Are you surprised by this?
That 21 per cent of Australians in a survey think “women are too outspoken these days?”
Or one in five thinks “men should take control in relationships and be the head of the household”?
It’s not very likely you’ll hear anything that bald on the streets. More likely, it’ll be a group of blokes making suggestions about a woman in the pub, a comment about what a woman is wearing, or her weight, instead of what she’s saying.
Our Watch survey results
- 51 per cent thought woman are better care givers than men
- 27 per cent thought men have more sexual needs than women
- 25 per cent thought women’s requests for gender equality are exaggerated
- 21 per cent thought women are becoming too outspoken these days
- 20 per cent thought men should take control in relationships and be the head of the household
- 19 per cent thought sexist jokes are harmless fun
Would you call them out? Do you?
That’s the challenge now thrown out by Our Watch, the anti-domestic violence advocacy group, that commissioned the survey of 1,204 people.
They’ve started a campaign to encourage more people to speak out when they hear sexist comments, or witness any form of intimidation or demeaning of women.
It has recruited sports stars — AFL’s Jarryn Geary, rugby’s Chloe Dalton, netball’s Caitlin Thwaites and NRL’s Sione Mata’utia — to appeal to the public to “be more than a spectator”.
Where sport meets sexism
The nexus between sexism and sport is important. Dressing rooms, clubs, pubs after a game — this is where sexist attitudes have often been entrenched and reinforced.
Not just the exclusion of women and girls from traditional male sports, but the subtler things — every assumption that overwhelmingly puts women in the tuck shops, every comment rating WAGs on their looks, every time they said a girl couldn’t tackle.
But what’s been largely overlooked is the way men have themselves been trapped by this sexism.
The young lad who feels uncomfortable about the sexist comments of his senior teammates — he’s been held silent too.

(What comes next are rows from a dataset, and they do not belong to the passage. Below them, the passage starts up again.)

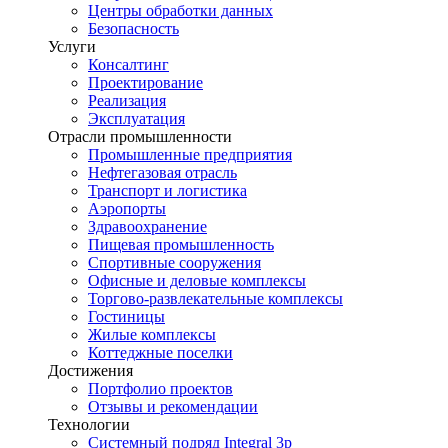
Центры обработки данных
Безопасность
Услуги
Консалтинг
Проектирование
Реализация
Эксплуатация
Отрасли промышленности
Промышленные предприятия
Нефтегазовая отрасль
Транспорт и логистика
Аэропорты
Здравоохранение
Пищевая промышленность
Спортивные сооружения
Офисные и деловые комплексы
Торгово-развлекательные комплексы
Гостиницы
Жилые комплексы
Коттеджные поселки
Достижения
Портфолио проектов
Отзывы и рекомендации
Технологии
Системный подряд Integral 3p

As Tarang Chawla, brother of Nikita, who was murdered by her husband in 2015, says: “I think it’s very challenging for men to speak up, because we’ve conditioned them not to speak up about issues affecting themselves, let alone others.”
And that’s because it’s about power. The power that silences dissent against homophobia and racism in dressing rooms.
The good news is that 79 per cent of people surveyed by Our Watch wanted practical tips about how to safely intervene when they see disrespect towards women and girls; 75 per cent wanted to know how to respond to casual sexism in a social environment without being called a “party pooper”.
The notion that violence starts with disrespect has redefined the problem, and thrown out a wider circle of responsibility to all of us.
And that means calling out friends, family and strangers. But how?
Former Raiders captain Alan Tongue has been working with young rugby league players for years in workshops, urging them to speak up — if not on the spot, then later to a trusted member of the club.
Because as that circle of responsibility widens, every one of us will be asked to consider what we could have done to prevent abuses or intimidation.
Another recent revelation by a sports star that emphasises this point — Jelena Dokic, who has detailed decades of abuse by her father.
The questions of “who knew and what did they do?” have given fellow players, journalists, managers and administrators some uncomfortable moments of reflection.